Haagen-Dazs, which basically created the premium ice cream market in the United States, is also a big seller in China according to Bucci. Back in the 1990s, the Chinese had very little dairy in their diet. As the country's economy has expanded so has the demand for milk, cheese and ice cream.

"From what I have been told, the Chinese now want to be a lot like us," said Bucci.

Euromonitor International, a market-research concern, said in a January report that it expects the demand for premium ice cream in China to increase. "In first- and second-tier cities, consumers will benefit from higher income levels, with strong brand awareness also encouraging an increasing preference for premium ice cream. This trend will encourage more international brands to launch premium ice cream in China," the report said.

The story of Warwick Ice Cream represents a typical chapter of the immigrant experience in America. Bucci's grandfather, Charlie Clemente Bucci, arrived in the US from Italy. He went to work for a mill in Warwick and the mill's owner invited Charlie Bucci over to his homestead/farm that had dairy cows.

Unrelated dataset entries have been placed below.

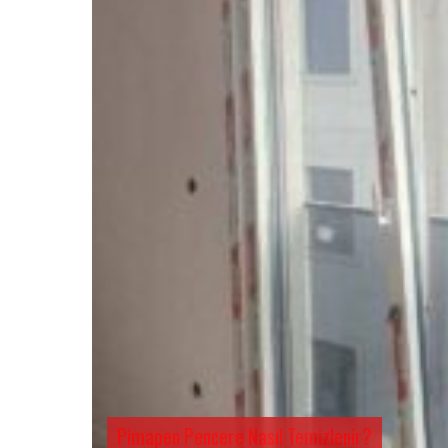
Pimapen Pencere Nasıl Temizlenir?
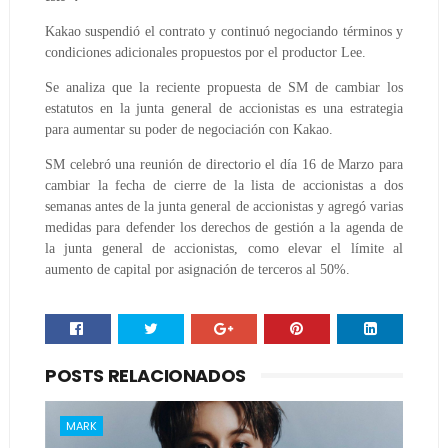
Kakao suspendió el contrato y continuó negociando términos y
condiciones adicionales propuestos por el productor Lee.
Se analiza que la reciente propuesta de SM de cambiar los
estatutos en la junta general de accionistas es una estrategia
para aumentar su poder de negociación con Kakao.
SM celebró una reunión de directorio el día 16 de Marzo para
cambiar la fecha de cierre de la lista de accionistas a dos
semanas antes de la junta general de accionistas y agregó varias
medidas para defender los derechos de gestión a la agenda de
la junta general de accionistas, como elevar el límite al
aumento de capital por asignación de terceros al 50%.
POSTS RELACIONADOS
MARK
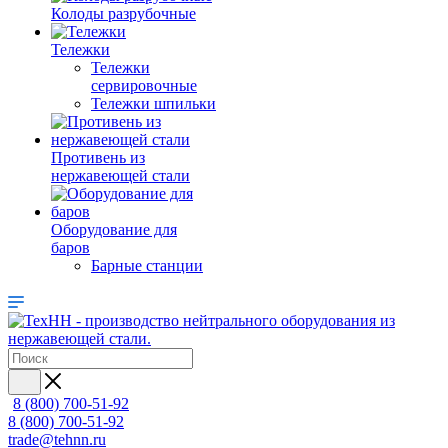
Колоды разрубочные
Тележки
Тележки
сервировочные
Тележки шпильки
Противень из
нержавеющей стали
Оборудование для
баров
Барные станции
8 (800) 700-51-92
8 (800) 700-51-92
trade@tehnn.ru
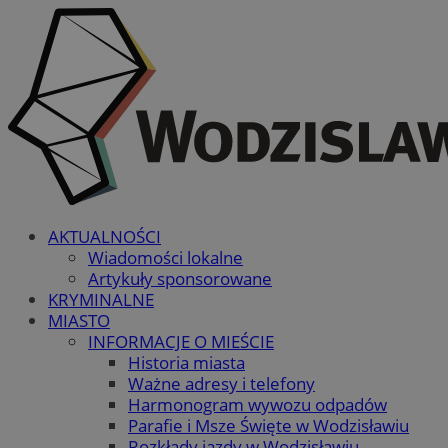
AKTUALNOŚCI
Wiadomości lokalne
Artykuły sponsorowane
KRYMINALNE
MIASTO
INFORMACJE O MIEŚCIE
Historia miasta
Ważne adresy i telefony
Harmonogram wywozu odpadów
Parafie i Msze Święte w Wodzisławiu
Rozkłady jazdy w Wodzisławiu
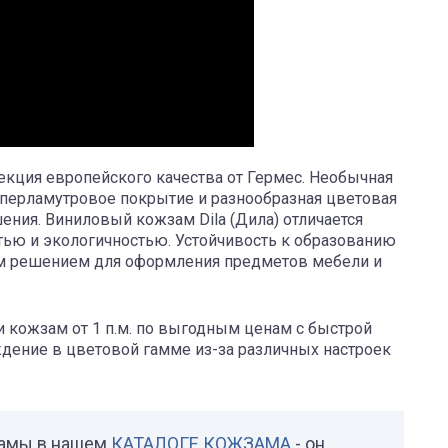
лекция европейского качества от Гермес. Необычная
, перламутровое покрытие и разнообразная цветовая
ния. Виниловый кожзам Dila (Дила) отличается
ью и экологичностью. Устойчивость к образованию
ым решением для оформления предметов мебели и
и кожзам от 1 п.м. по выгодным ценам с быстрой
дение в цветовой гамме из-за различных настроек
замы в нашем
КАТАЛОГЕ КОЖЗАМА
- он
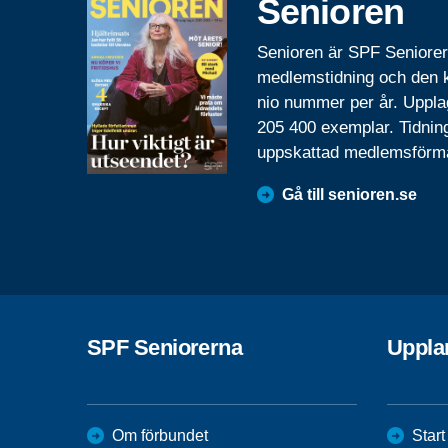
Senioren
Senioren är SPF Seniore
medlemstidning och den
nio nummer per år. Uppla
205 400 exemplar. Tidnin
uppskattad medlemsförm
Gå till senioren.se
SPF Seniorerna
Uppla
Om förbundet
Start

He suggested that Charlie look at the herd of cows as a business opportunity. At first Charlie started a milk company and then bought the land where the ice cream plant sits today, and opened a shop that sold burgers and hot dogs. Eventually he expanded the milk business to include ice cream. Today Warwick Ice Cream employs about 20 people who produce over 2 million gallons of ice cream and other frozen dessert products annually.

Tom Bucci credits another entrepreneur for introducing Warwick Ice Cream to the Chinese buyer. "We know a lot of entrepreneurs and one of them was selling back packs in China. He was dealing with the same buyer and when the buyer said he wanted to bring in American ice cream, he introduced him to us," said Bucci.

Bucci said they hope to carve out a profitable section of the Chinese ice cream market. "We aren't really looking to go head-to-head with Haagen-Dazs," he said. "We just want to continue to make the same high-quality product on the equipment my grandfather bought over 80 years ago."

Philadelphia-based Bassetts Ice Cream, which describes itself as America's oldest ice-cream company, has also been shipping ice cream to China, according to a Bloomberg report in 2014.